# RECORDS FOR THIS TASK
========
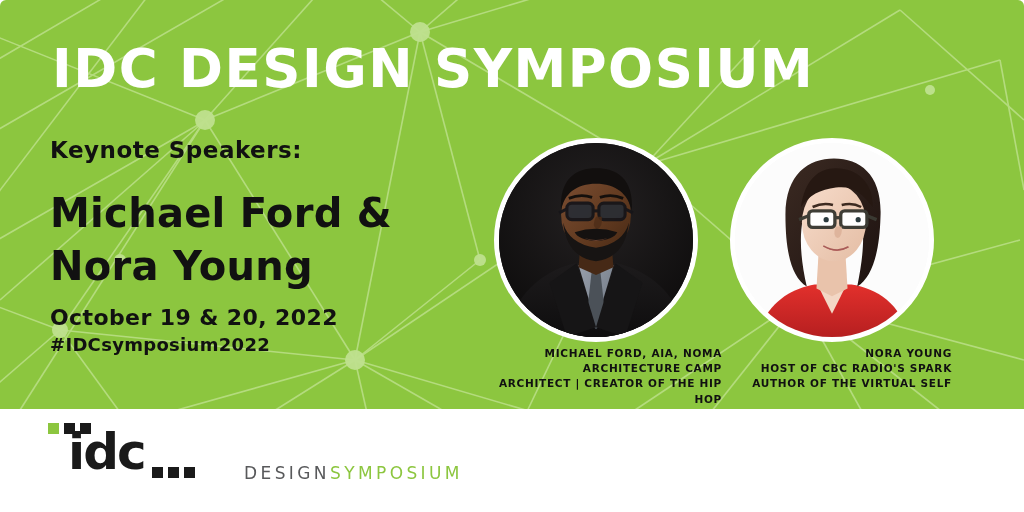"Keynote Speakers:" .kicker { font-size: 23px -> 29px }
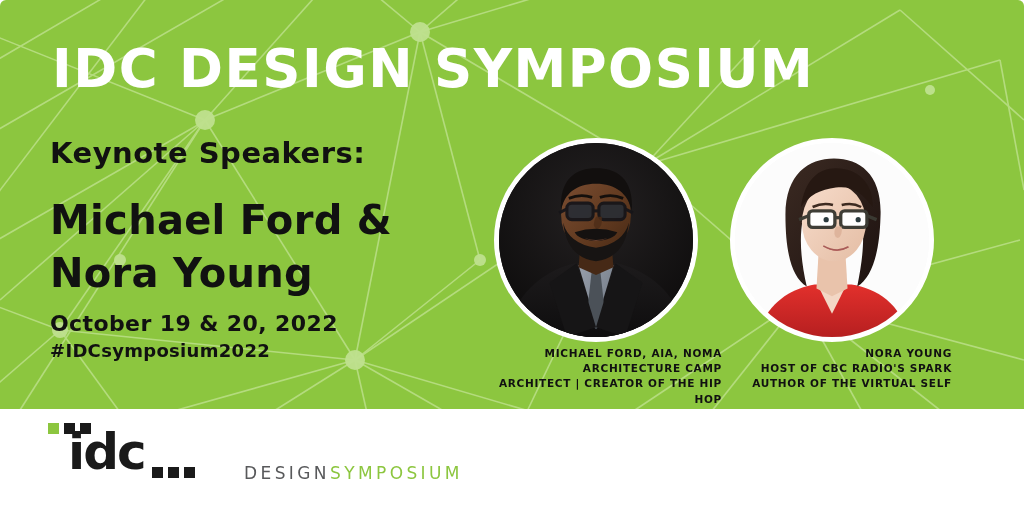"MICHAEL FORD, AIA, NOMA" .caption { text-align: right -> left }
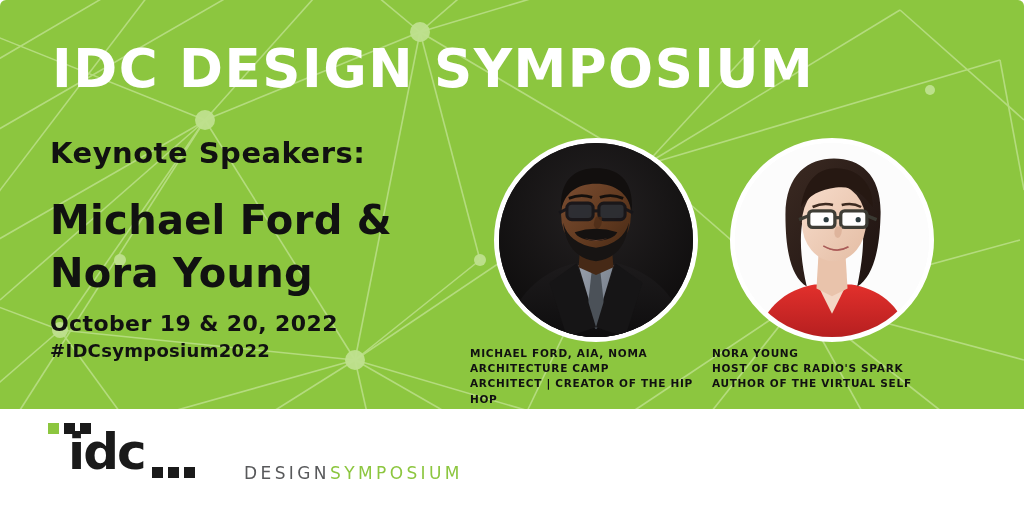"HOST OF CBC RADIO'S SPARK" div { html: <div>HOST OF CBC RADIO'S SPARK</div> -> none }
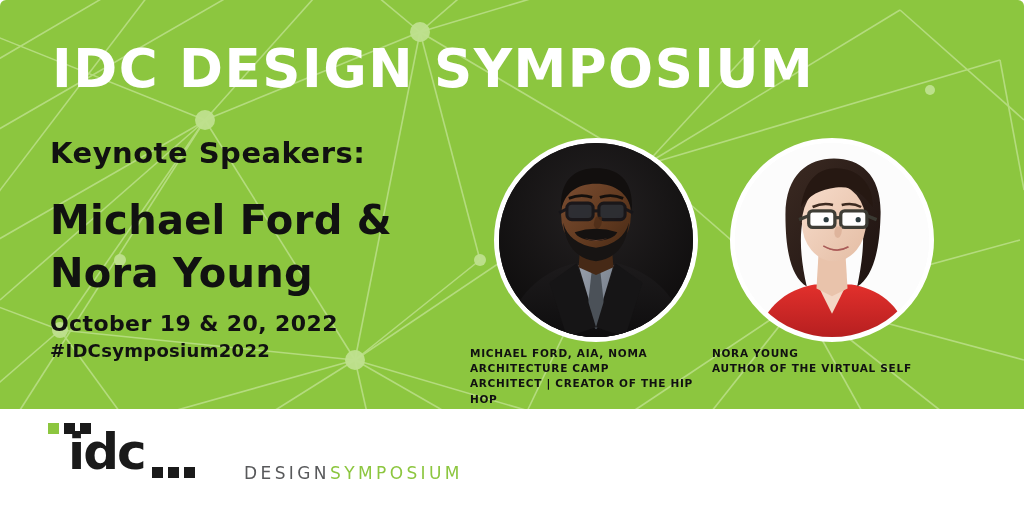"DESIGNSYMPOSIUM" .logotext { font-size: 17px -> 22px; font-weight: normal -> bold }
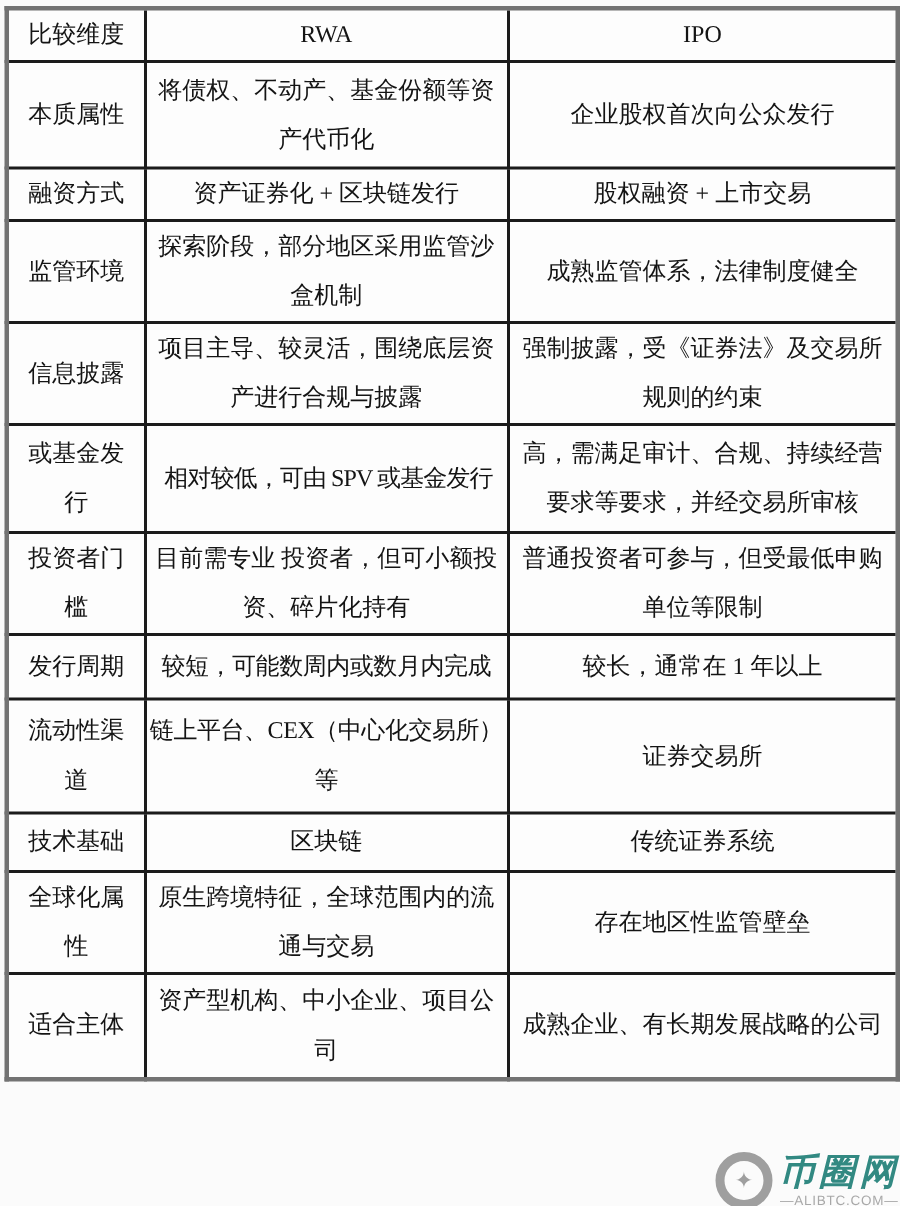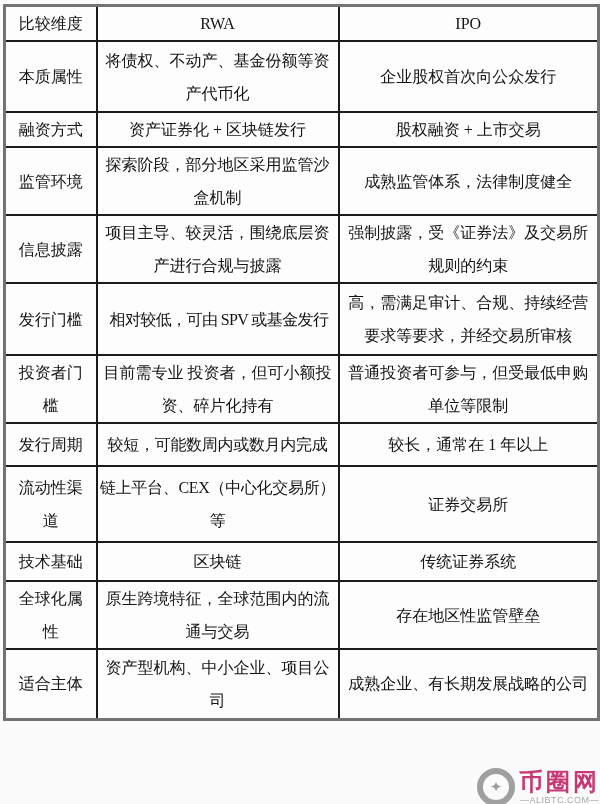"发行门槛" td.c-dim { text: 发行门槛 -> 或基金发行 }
========
# REQUEST
Reproduce exactly and only the lines from the one with "text-align: right ->" through the final line of the records above, inclusive. Pictures must be left out.

# OUTPUT
"MICHAEL FORD, AIA, NOMA" .caption { text-align: right -> left }
"HOST OF CBC RADIO'S SPARK" div { html: <div>HOST OF CBC RADIO'S SPARK</div> -> none }
"DESIGNSYMPOSIUM" .logotext { font-size: 17px -> 22px; font-weight: normal -> bold }
"发行门槛" td.c-dim { text: 发行门槛 -> 或基金发行 }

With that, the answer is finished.